We have used PCR methods to study respiratory tract specimens from different patient populations (114); 50 recruits with pneumonia of whom 14 had evidence of M. pneumoniae infection by serology and/or PCR; 13 M. pneumoniae culture positive patients, 29 patients with respiratory tract infection and a positive M. pneumoniae complement fixation test, but PCR and culture negative. However, no M. genitalium PCR positive patients were identified.

Considering the risk of having mother-to-child transmission of C. trachomatis during birth causing neonatal pneumonia, very little is known about transmission of M. genitalium . In a study of 47 high-risk pregnant women (186), 8 neonates were studied for transmission of urogenital mycoplasmas including M. genitalium . Transmission of M. genitalium from mother to the newborn child was documented in one premature child with acute respiratory distress. However, the data presented did not include control patients and it is not clear how the infants were selected. Neonatal pneumonia is definitely a disease entity that should be studied in the near future.

6.2. Arthritis

Infection with M. genitalium may give rise to symptoms from the joints either because of a direct invasion causing, in principle, a septic arthritis, or it may cause a reactive arthritis, where the pathogen may not necessarily need to be present in the joint. Because of the similarities in disease manifestations with C. trachomatis , it has been speculated that M. genitalium may give rise to sexually acquired reactive arthritis (SARA).

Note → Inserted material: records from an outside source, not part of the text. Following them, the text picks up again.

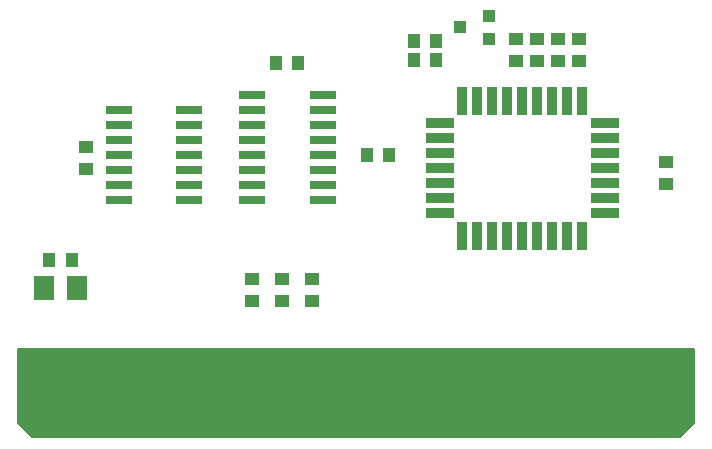
<source format=gts>
G04 #@! TF.FileFunction,Soldermask,Top*
%FSLAX46Y46*%
G04 Gerber Fmt 4.6, Leading zero omitted, Abs format (unit mm)*
G04 Created by KiCad (PCBNEW 4.0.7-e2-6376~58~ubuntu16.04.1) date Wed Mar 28 10:52:48 2018*
%MOMM*%
%LPD*%
G01*
G04 APERTURE LIST*
%ADD10C,0.203200*%
%ADD11R,1.203200X1.003200*%
%ADD12R,1.003200X1.203200*%
%ADD13R,1.003200X1.003200*%
%ADD14R,2.489200X0.965200*%
%ADD15R,0.965200X2.489200*%
%ADD16R,2.203200X0.703200*%
%ADD17R,1.803200X2.003200*%
%ADD18C,0.177800*%
G04 APERTURE END LIST*
D10*
D11*
X137160000Y-132730200D03*
X137160000Y-134630200D03*
X134620000Y-132730200D03*
X134620000Y-134630200D03*
X139700000Y-134630200D03*
X139700000Y-132730200D03*
X156972000Y-112410200D03*
X156972000Y-114310200D03*
X158750000Y-114310200D03*
X158750000Y-112410200D03*
X162306000Y-114310200D03*
X162306000Y-112410200D03*
X160528000Y-114310200D03*
X160528000Y-112410200D03*
D12*
X150175000Y-114249200D03*
X148275000Y-114249200D03*
X150175000Y-112598200D03*
X148275000Y-112598200D03*
X117414000Y-131140200D03*
X119314000Y-131140200D03*
X136591000Y-114503200D03*
X138491000Y-114503200D03*
D11*
X169672000Y-124724200D03*
X169672000Y-122824200D03*
X120523000Y-123454200D03*
X120523000Y-121554200D03*
D13*
X154632000Y-112405200D03*
X154632000Y-110505200D03*
X152200000Y-111455200D03*
D14*
X150495000Y-123393200D03*
X150495000Y-124663200D03*
X150495000Y-125933200D03*
X150495000Y-127203200D03*
D15*
X152400000Y-129108200D03*
X153670000Y-129108200D03*
X154940000Y-129108200D03*
X156210000Y-129108200D03*
X157480000Y-129108200D03*
X158750000Y-129108200D03*
X160020000Y-129108200D03*
X161290000Y-129108200D03*
X162560000Y-129108200D03*
D14*
X164465000Y-127203200D03*
X164465000Y-125933200D03*
X164465000Y-124663200D03*
X164465000Y-123393200D03*
X164465000Y-122123200D03*
X164465000Y-120853200D03*
X164465000Y-119583200D03*
D15*
X162560000Y-117678200D03*
X161290000Y-117678200D03*
X160020000Y-117678200D03*
X158750000Y-117678200D03*
X157480000Y-117678200D03*
X156210000Y-117678200D03*
X154940000Y-117678200D03*
X153670000Y-117678200D03*
X152400000Y-117678200D03*
D14*
X150495000Y-119583200D03*
X150495000Y-120853200D03*
X150495000Y-122123200D03*
D16*
X134589000Y-117170200D03*
X134589000Y-118440200D03*
X134589000Y-119710200D03*
X134589000Y-120980200D03*
X134589000Y-122250200D03*
X134589000Y-123520200D03*
X134589000Y-124790200D03*
X134589000Y-126060200D03*
X140589000Y-126060200D03*
X140589000Y-124790200D03*
X140589000Y-123520200D03*
X140589000Y-122250200D03*
X140589000Y-120980200D03*
X140589000Y-119710200D03*
X140589000Y-118440200D03*
X140589000Y-117170200D03*
X123286000Y-118440200D03*
X123286000Y-119710200D03*
X123286000Y-120980200D03*
X123286000Y-122250200D03*
X123286000Y-123520200D03*
X123286000Y-124790200D03*
X123286000Y-126060200D03*
X129286000Y-126060200D03*
X129286000Y-124790200D03*
X129286000Y-123520200D03*
X129286000Y-122250200D03*
X129286000Y-120980200D03*
X129286000Y-119710200D03*
X129286000Y-118440200D03*
D17*
X119767000Y-133553200D03*
X116967000Y-133553200D03*
D12*
X146177000Y-122250200D03*
X144277000Y-122250200D03*
D18*
G36*
X171996100Y-144946376D02*
X170778176Y-146164300D01*
X115987824Y-146164300D01*
X114769900Y-144946376D01*
X114769900Y-138722100D01*
X171996100Y-138722100D01*
X171996100Y-144946376D01*
X171996100Y-144946376D01*
G37*
X171996100Y-144946376D02*
X170778176Y-146164300D01*
X115987824Y-146164300D01*
X114769900Y-144946376D01*
X114769900Y-138722100D01*
X171996100Y-138722100D01*
X171996100Y-144946376D01*
M02*

</source>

Indirect evidence for M. genitalium being a cause of seronegative arthritis was provided by serology, where it was shown, that five of 10 women had antibodies to M. genitalium as compared to none of the controls (187). Later, two of 13 synovial fluid specimens were found to be M. genitalium PCR positive; in one patient C. trachomatis negative urethritis was documented whereas the other had a chronic polyarthritis (162). The isolation of M. genitalium from a synovial fluid isolate of M. pneumoniae gave further support to a possible association between M. genitalium and arthritis (85; 86). Using PCR, M. genitalium was detected in nine (35%) of 26 specimens from the temporomandibular joint (188). In the same study, C. trachomatis was detected in 42%, but no control tissues were analysed, thus raising questions about the specificity of the laboratory methods used.

6.3. Ocular infection

SARA is to some extent overlapping with Reiter's syndrome. One of the symptoms of Reiter's syndrome is conjunctivitis, and since one of the patients having a positive M. genitalium PCR from synovial fluid had Reiter's syndrome (162), it would have been interesting to test a conjuctival specimen for M. genitalium DNA. Recently a male patient with NCNGU and unilateral conjunctivitis was found to be positive for M. genitalium in both an FVU specimen and a conjunctival specimen (189). Conjunctival symptoms had been ongoing for five months and no relief from local treatment with anti-allergic eye-drops was obtained. He reported intermittent dysuria for several months and was treated with doxycycline 100 mg bid for 10 days and improved. The sequence of the MgPa1-MgPa3 amplicon from both sites were identical suggesting that the eye infection could be a result of self-inoculation

Neonatal conjunctivitis should also be studied further. Considering the low prevalence of M. genitalium among pregnant women, mycoplasmal conjunctivitis may not be numerically important, but since M. genitalium is resistant to chloramphenicol (final MIC 10-25 mg/l) (92) it could have therapeutic implications.